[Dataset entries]
+++++

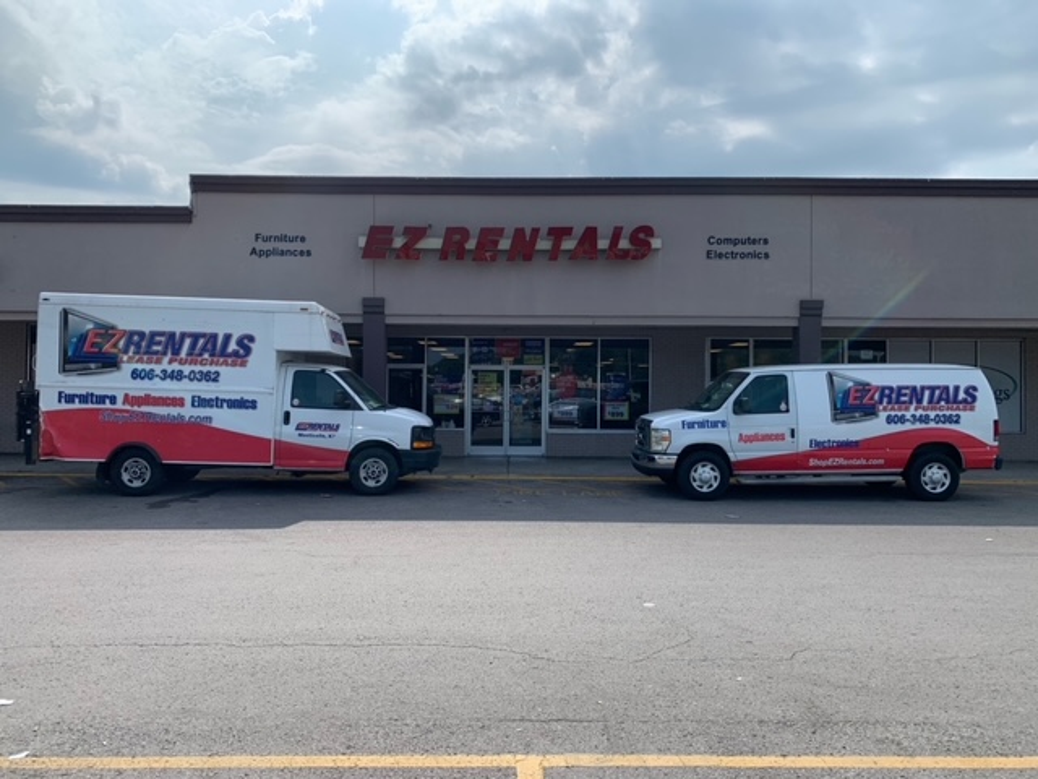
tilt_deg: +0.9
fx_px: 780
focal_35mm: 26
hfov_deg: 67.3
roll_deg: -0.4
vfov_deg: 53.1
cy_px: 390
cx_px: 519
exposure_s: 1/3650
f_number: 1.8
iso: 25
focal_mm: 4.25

+++++

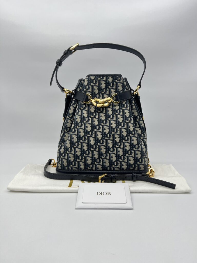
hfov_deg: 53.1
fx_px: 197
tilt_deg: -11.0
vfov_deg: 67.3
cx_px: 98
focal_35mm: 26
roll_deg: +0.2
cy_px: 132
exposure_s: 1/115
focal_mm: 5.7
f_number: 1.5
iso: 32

+++++

REQUIREMENT. There is a line with "tilt_deg: +0.9" and a line with "focal_mm: 4.25" above. Copy exactly those two lines and all lines between them, with nothing else.

EXERCISE RESULT.
tilt_deg: +0.9
fx_px: 780
focal_35mm: 26
hfov_deg: 67.3
roll_deg: -0.4
vfov_deg: 53.1
cy_px: 390
cx_px: 519
exposure_s: 1/3650
f_number: 1.8
iso: 25
focal_mm: 4.25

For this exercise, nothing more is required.